• _Text_
January 1, 2015 2 Comments

Introduction

Cloud-based blob storage solutions are abound and Amazon Web Services (AWS) is the leader – or one of the leaders – in that area. Amazon S3 (Simple Storage Service) provides a “secure, durable, highly-scalable object storage” solution, as it is stated on the homepage. You can use S3 to store just about any type of file: images, text files, videos, JAR files, HTML pages etc. All files are stored in a key-value map, i.e. each file has a key where the file itself is the value.

Purpose of S3

S3 is often used to store static components of web pages such as images or videos. S3 can be integrated with other Amazon components such as RedShift and Elastic MapReduce. It can also be used to transfer large amounts of data from one component to another.

However, in this series we’ll be concentrating on a slightly different but very specific usage: saving, deleting and checking for the existence of text based storage files. S3 can function as an important building block in a Big Data analysis system where a data mining application can pull the raw data from an S3 bucket, i.e. a container of files.

In S3 you can organise your files into pseudo-folders. I wrote “pseudo” as they are not real folders like the ones we create on Windows. The are rather used as visual containers so that you can organise your files in a meaningful way instead of putting all of them under the same bucket. Examples:

s3:\\sales\january-2015\monthly-sales.txt
s3:\\sales\february-2015\monthly-sales.txt

“sales” is the top bucket, “january-2015” is folder and then we have the file itself. You are free to create subfolders within each folder and subfolders within the subfolders etc.

Keep in mind that S3 is not used for updates though. Once you’ve uploaded a file to S3 then it cannot be updated in a one-step operation. Even if you want to edit a text file there’s no editor for it. You’ll need to delete the old file and upload a new one instead.

Amazon have also done a great job at providing SDKs for a range of platforms, like .NET, Java, Python etc. Programmatic access to S3’s services is equally available.

• _What this task involves_
Output the entire Amazon S3 text word for word. The data that comes next is separate material with no connection to the Amazon S3 text.

• _Provided data_

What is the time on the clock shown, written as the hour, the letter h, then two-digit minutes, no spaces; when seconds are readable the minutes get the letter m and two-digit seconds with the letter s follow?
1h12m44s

• _Output of the task_
January 1, 2015 2 Comments

Introduction

Cloud-based blob storage solutions are abound and Amazon Web Services (AWS) is the leader – or one of the leaders – in that area. Amazon S3 (Simple Storage Service) provides a “secure, durable, highly-scalable object storage” solution, as it is stated on the homepage. You can use S3 to store just about any type of file: images, text files, videos, JAR files, HTML pages etc. All files are stored in a key-value map, i.e. each file has a key where the file itself is the value.

Purpose of S3

S3 is often used to store static components of web pages such as images or videos. S3 can be integrated with other Amazon components such as RedShift and Elastic MapReduce. It can also be used to transfer large amounts of data from one component to another.

However, in this series we’ll be concentrating on a slightly different but very specific usage: saving, deleting and checking for the existence of text based storage files. S3 can function as an important building block in a Big Data analysis system where a data mining application can pull the raw data from an S3 bucket, i.e. a container of files.

In S3 you can organise your files into pseudo-folders. I wrote “pseudo” as they are not real folders like the ones we create on Windows. The are rather used as visual containers so that you can organise your files in a meaningful way instead of putting all of them under the same bucket. Examples:

s3:\\sales\january-2015\monthly-sales.txt
s3:\\sales\february-2015\monthly-sales.txt

“sales” is the top bucket, “january-2015” is folder and then we have the file itself. You are free to create subfolders within each folder and subfolders within the subfolders etc.

Keep in mind that S3 is not used for updates though. Once you’ve uploaded a file to S3 then it cannot be updated in a one-step operation. Even if you want to edit a text file there’s no editor for it. You’ll need to delete the old file and upload a new one instead.

Amazon have also done a great job at providing SDKs for a range of platforms, like .NET, Java, Python etc. Programmatic access to S3’s services is equally available.